# Mike Conley's M-Sten RX Log



## Mike Conley (Jul 29, 2013)

Alright guys I'm a power lifter from Ky. This will be where I post my results for my first run with Msten. Here's some before stats and PRs that I hope to smash in the next 4 weeks. 
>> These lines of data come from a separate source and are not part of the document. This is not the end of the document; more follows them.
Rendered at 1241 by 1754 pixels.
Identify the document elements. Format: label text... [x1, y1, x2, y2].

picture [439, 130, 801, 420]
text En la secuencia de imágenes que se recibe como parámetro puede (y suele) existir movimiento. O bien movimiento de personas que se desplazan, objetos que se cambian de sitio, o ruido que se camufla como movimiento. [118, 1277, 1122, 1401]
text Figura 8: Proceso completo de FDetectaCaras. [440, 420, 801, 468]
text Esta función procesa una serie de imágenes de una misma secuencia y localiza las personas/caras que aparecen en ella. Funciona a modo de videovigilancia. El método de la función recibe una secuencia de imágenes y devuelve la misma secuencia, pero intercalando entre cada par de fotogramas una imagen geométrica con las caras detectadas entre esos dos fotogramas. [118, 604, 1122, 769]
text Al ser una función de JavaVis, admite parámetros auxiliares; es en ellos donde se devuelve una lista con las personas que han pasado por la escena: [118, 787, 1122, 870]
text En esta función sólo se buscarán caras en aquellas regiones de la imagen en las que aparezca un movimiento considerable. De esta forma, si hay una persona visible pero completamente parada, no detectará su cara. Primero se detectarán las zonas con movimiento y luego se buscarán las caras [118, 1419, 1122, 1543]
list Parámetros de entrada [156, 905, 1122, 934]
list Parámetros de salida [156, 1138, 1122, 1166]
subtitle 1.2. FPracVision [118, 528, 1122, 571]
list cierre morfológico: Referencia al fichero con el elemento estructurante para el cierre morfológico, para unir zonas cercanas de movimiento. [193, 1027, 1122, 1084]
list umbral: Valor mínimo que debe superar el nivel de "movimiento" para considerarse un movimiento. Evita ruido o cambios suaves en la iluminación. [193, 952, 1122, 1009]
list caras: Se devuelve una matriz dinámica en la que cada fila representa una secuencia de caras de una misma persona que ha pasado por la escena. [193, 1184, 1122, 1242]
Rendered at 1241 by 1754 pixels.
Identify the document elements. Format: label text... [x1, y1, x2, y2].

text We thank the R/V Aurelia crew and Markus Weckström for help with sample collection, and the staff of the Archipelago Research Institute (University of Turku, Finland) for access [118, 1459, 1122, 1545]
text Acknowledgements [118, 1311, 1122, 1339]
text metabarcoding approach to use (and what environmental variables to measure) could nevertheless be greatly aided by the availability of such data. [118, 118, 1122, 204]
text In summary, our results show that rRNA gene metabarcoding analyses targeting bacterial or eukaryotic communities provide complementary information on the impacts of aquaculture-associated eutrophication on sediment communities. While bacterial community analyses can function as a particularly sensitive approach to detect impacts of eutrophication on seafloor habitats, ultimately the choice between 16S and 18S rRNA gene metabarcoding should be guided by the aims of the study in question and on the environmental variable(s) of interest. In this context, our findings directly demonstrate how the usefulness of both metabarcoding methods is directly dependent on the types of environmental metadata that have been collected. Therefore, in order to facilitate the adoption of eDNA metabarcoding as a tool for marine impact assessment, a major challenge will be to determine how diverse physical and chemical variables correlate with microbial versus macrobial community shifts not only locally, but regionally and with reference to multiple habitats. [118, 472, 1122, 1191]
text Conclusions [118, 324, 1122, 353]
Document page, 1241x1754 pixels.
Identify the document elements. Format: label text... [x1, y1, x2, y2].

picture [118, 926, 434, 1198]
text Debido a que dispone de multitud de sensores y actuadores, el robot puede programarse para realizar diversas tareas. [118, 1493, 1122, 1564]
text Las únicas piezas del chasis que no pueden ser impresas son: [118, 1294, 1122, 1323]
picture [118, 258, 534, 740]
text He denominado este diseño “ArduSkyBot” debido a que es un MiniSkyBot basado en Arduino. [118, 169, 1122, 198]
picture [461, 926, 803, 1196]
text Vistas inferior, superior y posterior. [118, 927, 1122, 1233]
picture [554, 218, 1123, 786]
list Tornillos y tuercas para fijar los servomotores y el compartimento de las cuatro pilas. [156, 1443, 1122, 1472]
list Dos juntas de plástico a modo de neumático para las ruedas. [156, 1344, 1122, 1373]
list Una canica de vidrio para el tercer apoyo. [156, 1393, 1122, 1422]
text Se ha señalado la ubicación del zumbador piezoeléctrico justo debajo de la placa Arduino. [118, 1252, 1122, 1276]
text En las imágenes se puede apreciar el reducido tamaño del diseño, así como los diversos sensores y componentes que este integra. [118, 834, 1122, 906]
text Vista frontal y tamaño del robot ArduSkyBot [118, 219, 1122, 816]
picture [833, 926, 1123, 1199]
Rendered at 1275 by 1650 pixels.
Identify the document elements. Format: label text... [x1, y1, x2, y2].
Before body weight 223.8 post carb nite bloat. Weight is usually 219-221
Close grip bench 275 x 9 (7/29/13)
Incline Bench 275 x 5
squats 425 x 5 (easy PR)
Deads 575 x 5

Goals will be keep weight between 215-220 
Bench 315 x 5
Incline 300 x 5
squats 455 x 5
deads 605 x 5


----------



## Mike Conley (Jul 29, 2013)

This week is a deload. should give time for the sten to get in my system. Today's workout: 
close grip 
bar x 20
95 x 5
135 x 5
185 x 3
225 x 1
275 x 9 (PR)

Bb row 
bar x 20
95 x 5
135 x 5
185 x 5
225 x 2 x 6

pullups
bw x 27, 17, 12

abs x 100 reps



*****the close grip obviously wasn't planned. Friendly challenge said I couldn't do it for 5 so I smoked it for 9


----------



## Mike Conley (Jul 30, 2013)

Day 2. 
Weight was 221.6 this morning. As its deload week I'm going to do some light biceps, band pull aparts, and about 100 reps of ab work. Obviously not feeling anything yet but I'm going to try to write in here daily. Tomorrows deload bench will be super light that's for sure as I feel really banged up. Probably a couple sets of 10 with 225 and call it quits. Really looking forward to the results here in the next month.


----------



## Eiserner Hahn (Jul 30, 2013)

good luck, I made good strength gains from m-sten when i ran it. definately plan on it again


----------



## Mike Conley (Jul 30, 2013)

Day 2 workout Light lift today
 Pull-ups 2 x 10
Wide Pulldowns 2 x 10
Neutral Pulldowns 2 x 10
Seated Rows 2 x 10
DB curls 2 x 10
Abs 100 reps
Calves 3 x 10

Cardio immediately post workout 20 minutes 3.5 mph @ 12 incline

Bench day tomorrow. Still deload so probably do 225 for a couple sets of 10 and some pump work with light tris.


----------